SearchHit.sourceAsString adds superfluous type metadata

tastyminerals opened this issue · 2 comments

I am stuggling to figure out how can one deserialize a valid JSON hit string into a SearchHit? We are using JSON string -> SearchHit pattern a lot in our tests and classic elasticsearch library SearchHit allowed to do the following:

    def sourceFixtureAsSearchHit(fileName: String, docId: Int = 1): SearchHit = {
        val fixture = loadUTF8FixtureAsString(fileName)
        val source = new BytesArray(fixture)
        val hit = new SearchHit(docId)
        hit.sourceRef(source)
        hit
    }

The elastic4s SearchHit doesn't provide sourceRef. Hence, we parse (via circe) a JSON string into a Map[String, Any]

val sourceMap = parser.parse(fixture).getOrElse(Json.Null)
  .asObject.map(_.toMap)
  .getOrElse(Map.empty[String, Json])

and then store it into elastic4s SearchHit(_source = sourceMap). This however produces a different JSON representation during serialization back via hit.sourceAsString. For example, the original JSON

   {"document_id" : "0b85846f-2c7b-4cc8-b265-6c3fdf1da815"}

becomes

{
  "document_id": {
   "value": "0b85846f-2c7b-4cc8-b265-6c3fdf1da815",
   "array": false,
   "null": false,
   "boolean": false,
   "number": false,
   "string": true,
   "object": false
 }
}

This drastically increases the resulting string size: 214 lines -> ~3k. So, this doesn't look like the correct way to create SearchHit from strings. So, how does one deserialize a string into SearchHit?

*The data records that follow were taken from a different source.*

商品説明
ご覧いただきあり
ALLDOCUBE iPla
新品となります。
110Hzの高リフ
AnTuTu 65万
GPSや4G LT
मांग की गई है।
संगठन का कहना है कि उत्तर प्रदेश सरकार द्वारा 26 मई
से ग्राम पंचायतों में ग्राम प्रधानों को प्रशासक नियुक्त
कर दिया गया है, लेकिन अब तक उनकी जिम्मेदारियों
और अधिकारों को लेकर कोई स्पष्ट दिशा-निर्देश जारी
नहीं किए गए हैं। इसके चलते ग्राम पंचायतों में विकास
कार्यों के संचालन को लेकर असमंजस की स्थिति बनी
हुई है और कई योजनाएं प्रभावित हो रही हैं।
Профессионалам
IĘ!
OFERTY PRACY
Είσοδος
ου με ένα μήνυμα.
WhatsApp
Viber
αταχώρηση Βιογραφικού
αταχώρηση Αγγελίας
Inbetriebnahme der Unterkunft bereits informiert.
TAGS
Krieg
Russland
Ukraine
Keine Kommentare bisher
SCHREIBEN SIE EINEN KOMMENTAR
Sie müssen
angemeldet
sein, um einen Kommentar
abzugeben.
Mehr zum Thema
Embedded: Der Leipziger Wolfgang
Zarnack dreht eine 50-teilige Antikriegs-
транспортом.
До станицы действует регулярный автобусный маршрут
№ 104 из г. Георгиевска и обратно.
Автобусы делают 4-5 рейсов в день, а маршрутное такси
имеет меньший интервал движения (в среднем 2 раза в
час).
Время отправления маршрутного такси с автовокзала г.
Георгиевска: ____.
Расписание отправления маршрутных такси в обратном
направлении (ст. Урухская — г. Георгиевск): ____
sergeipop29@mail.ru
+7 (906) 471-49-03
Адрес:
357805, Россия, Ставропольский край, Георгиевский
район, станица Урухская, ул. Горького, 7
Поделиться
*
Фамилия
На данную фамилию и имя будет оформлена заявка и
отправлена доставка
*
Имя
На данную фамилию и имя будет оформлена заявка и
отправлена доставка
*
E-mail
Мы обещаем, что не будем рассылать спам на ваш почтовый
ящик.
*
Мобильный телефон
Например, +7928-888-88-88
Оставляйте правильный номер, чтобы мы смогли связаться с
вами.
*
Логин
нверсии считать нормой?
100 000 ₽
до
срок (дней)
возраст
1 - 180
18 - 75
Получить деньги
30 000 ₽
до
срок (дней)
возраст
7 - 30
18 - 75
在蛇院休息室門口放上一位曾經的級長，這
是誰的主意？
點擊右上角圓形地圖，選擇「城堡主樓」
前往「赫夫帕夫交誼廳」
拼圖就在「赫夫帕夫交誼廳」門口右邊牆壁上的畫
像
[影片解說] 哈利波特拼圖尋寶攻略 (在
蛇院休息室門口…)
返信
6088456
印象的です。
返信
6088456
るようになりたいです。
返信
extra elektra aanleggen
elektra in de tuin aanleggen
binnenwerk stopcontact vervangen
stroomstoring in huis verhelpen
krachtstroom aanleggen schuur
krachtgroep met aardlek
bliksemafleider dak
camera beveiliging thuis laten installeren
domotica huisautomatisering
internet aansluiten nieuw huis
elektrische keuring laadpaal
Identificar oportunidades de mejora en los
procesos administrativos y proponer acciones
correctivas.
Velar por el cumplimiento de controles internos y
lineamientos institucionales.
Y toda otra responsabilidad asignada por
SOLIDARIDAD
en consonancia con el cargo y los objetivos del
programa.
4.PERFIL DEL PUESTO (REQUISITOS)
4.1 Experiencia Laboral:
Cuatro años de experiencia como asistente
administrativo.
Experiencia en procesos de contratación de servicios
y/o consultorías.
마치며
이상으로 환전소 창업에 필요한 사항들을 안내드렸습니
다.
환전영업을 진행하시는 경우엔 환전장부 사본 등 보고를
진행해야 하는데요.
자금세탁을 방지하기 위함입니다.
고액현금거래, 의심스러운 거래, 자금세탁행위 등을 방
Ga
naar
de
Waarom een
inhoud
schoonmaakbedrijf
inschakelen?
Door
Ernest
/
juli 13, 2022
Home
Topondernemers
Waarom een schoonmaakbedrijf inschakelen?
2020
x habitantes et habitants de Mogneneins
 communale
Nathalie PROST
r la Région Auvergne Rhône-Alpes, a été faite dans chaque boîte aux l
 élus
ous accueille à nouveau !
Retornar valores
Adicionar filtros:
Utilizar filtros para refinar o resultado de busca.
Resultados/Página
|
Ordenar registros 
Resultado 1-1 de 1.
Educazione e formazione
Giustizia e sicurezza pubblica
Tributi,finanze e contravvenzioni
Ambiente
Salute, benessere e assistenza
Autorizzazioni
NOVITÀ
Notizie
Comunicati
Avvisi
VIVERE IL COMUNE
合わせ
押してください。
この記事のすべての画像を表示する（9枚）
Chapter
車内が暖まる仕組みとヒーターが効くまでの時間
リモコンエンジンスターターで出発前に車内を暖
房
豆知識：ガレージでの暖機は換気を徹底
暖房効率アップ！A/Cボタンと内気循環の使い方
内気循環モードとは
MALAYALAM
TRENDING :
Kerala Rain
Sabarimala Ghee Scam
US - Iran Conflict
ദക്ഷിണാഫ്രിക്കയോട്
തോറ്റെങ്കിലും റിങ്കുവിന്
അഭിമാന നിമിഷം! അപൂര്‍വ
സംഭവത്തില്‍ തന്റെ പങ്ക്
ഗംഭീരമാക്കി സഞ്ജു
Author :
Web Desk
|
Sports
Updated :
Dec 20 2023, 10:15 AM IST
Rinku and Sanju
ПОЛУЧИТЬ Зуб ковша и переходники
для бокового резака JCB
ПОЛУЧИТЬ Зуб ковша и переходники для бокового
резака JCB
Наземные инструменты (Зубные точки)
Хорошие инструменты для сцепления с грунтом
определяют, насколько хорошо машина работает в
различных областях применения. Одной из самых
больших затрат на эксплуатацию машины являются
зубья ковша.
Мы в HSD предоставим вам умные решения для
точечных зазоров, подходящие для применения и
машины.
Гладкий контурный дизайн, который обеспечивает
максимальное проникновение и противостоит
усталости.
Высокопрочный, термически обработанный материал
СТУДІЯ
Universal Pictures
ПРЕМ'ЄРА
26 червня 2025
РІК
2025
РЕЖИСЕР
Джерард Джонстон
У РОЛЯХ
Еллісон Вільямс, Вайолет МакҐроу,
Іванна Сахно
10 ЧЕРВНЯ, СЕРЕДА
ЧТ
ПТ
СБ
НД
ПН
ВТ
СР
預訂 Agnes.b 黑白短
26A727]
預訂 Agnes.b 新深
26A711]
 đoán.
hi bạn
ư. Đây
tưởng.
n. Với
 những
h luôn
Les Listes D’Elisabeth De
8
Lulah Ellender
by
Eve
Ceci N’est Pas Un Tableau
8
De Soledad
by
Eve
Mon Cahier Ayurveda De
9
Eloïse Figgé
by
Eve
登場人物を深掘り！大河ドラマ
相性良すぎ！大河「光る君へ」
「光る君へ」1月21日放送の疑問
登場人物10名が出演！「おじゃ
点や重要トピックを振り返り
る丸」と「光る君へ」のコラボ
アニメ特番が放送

Apparently, a workaround is possible if you use .sourceAsMap instead of .sourceAsString and then convert it to a new json string on your end. So the question is why .sourceAsString adds all that additional type metadata? It will index significantly more data if not checked :(

This has something to do with the Jackson that elastic4s uses. So, whenever SearchHit is instantiated manually and _source is set. The downstream .sourceAsString will generate a json with type elements. We avoid it now only by calling .sourceAsMap on the manually instantiated SearchHit, converting the result map into Json object and then back to String using circe.